• [Your task]
Could you restate every entry word for word, minus the pictures?

= Beginning of Section =

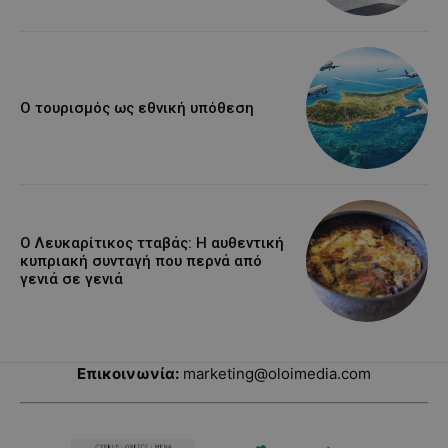
Ο τουρισμός ως εθνική υπόθεση
Ο Λευκαρίτικος τταβάς: Η αυθεντική
κυπριακή συνταγή που περνά από
γενιά σε γενιά
Επικοινωνία:
marketing@oloimedia.com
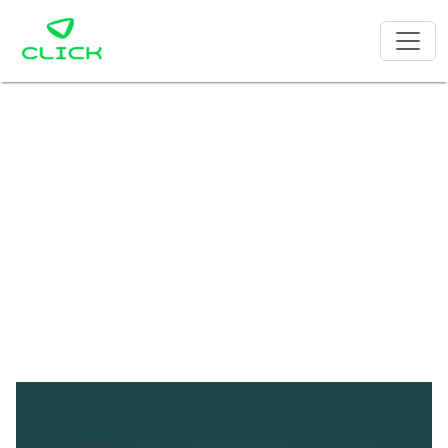
Node. El entorno de
ejecución que lleva
Javascript a otro
nivel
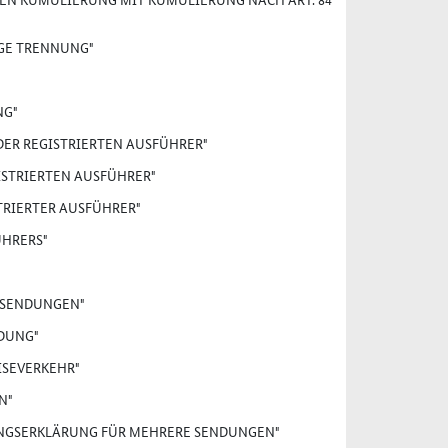
GE TRENNUNG"
NG"
 DER REGISTRIERTEN AUSFÜHRER"
ISTRIERTEN AUSFÜHRER"
STRIERTER AUSFÜHRER"
ÜHRERS"
ILSENDUNGEN"
LDUNG"
ISEVERKEHR"
N"
RUNGSERKLÄRUNG FÜR MEHRERE SENDUNGEN"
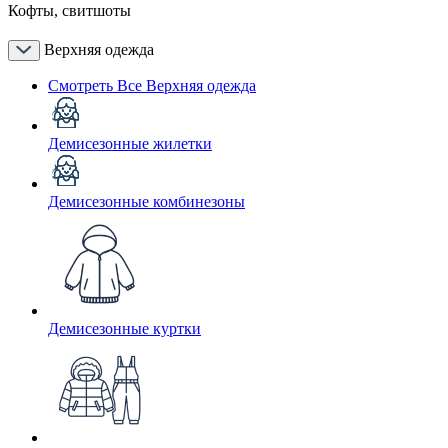
Кофты, свитшоты
Верхняя одежда
Смотреть Все Верхняя одежда
Демисезонные жилетки
Демисезонные комбинезоны
Демисезонные куртки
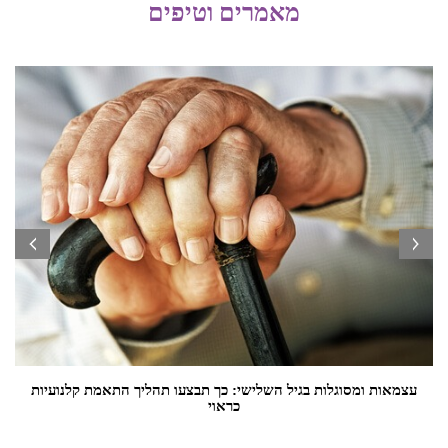
מאמרים וטיפים
prev
next
עצמאות ומסוגלות בגיל השלישי: כך תבצעו תהליך התאמת קלנועיות
כראוי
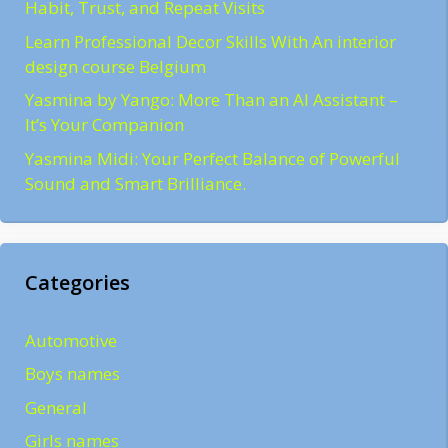
Habit, Trust, and Repeat Visits
Learn Professional Decor Skills With An interior
design course Belgium
Yasmina by Yango: More Than an AI Assistant –
It’s Your Companion
Yasmina Midi: Your Perfect Balance of Powerful
Sound and Smart Brilliance.
Categories
Automotive
Boys names
General
Girls names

= End of Section =

• [The completed task]
Ο τουρισμός ως εθνική υπόθεση
Ο Λευκαρίτικος τταβάς: Η αυθεντική
κυπριακή συνταγή που περνά από
γενιά σε γενιά
Επικοινωνία:
marketing@oloimedia.com
Node. El entorno de
ejecución que lleva
Javascript a otro
nivel
GE TRENNUNG"
NG"
 DER REGISTRIERTEN AUSFÜHRER"
ISTRIERTEN AUSFÜHRER"
STRIERTER AUSFÜHRER"
ÜHRERS"
ILSENDUNGEN"
LDUNG"
ISEVERKEHR"
N"
RUNGSERKLÄRUNG FÜR MEHRERE SENDUNGEN"
Кофты, свитшоты
Верхняя одежда
Смотреть Все Верхняя одежда
Демисезонные жилетки
Демисезонные комбинезоны
Демисезонные куртки
מאמרים וטיפים
prev
next
עצמאות ומסוגלות בגיל השלישי: כך תבצעו תהליך התאמת קלנועיות
כראוי
Habit, Trust, and Repeat Visits
Learn Professional Decor Skills With An interior
design course Belgium
Yasmina by Yango: More Than an AI Assistant –
It’s Your Companion
Yasmina Midi: Your Perfect Balance of Powerful
Sound and Smart Brilliance.
Categories
Automotive
Boys names
General
Girls names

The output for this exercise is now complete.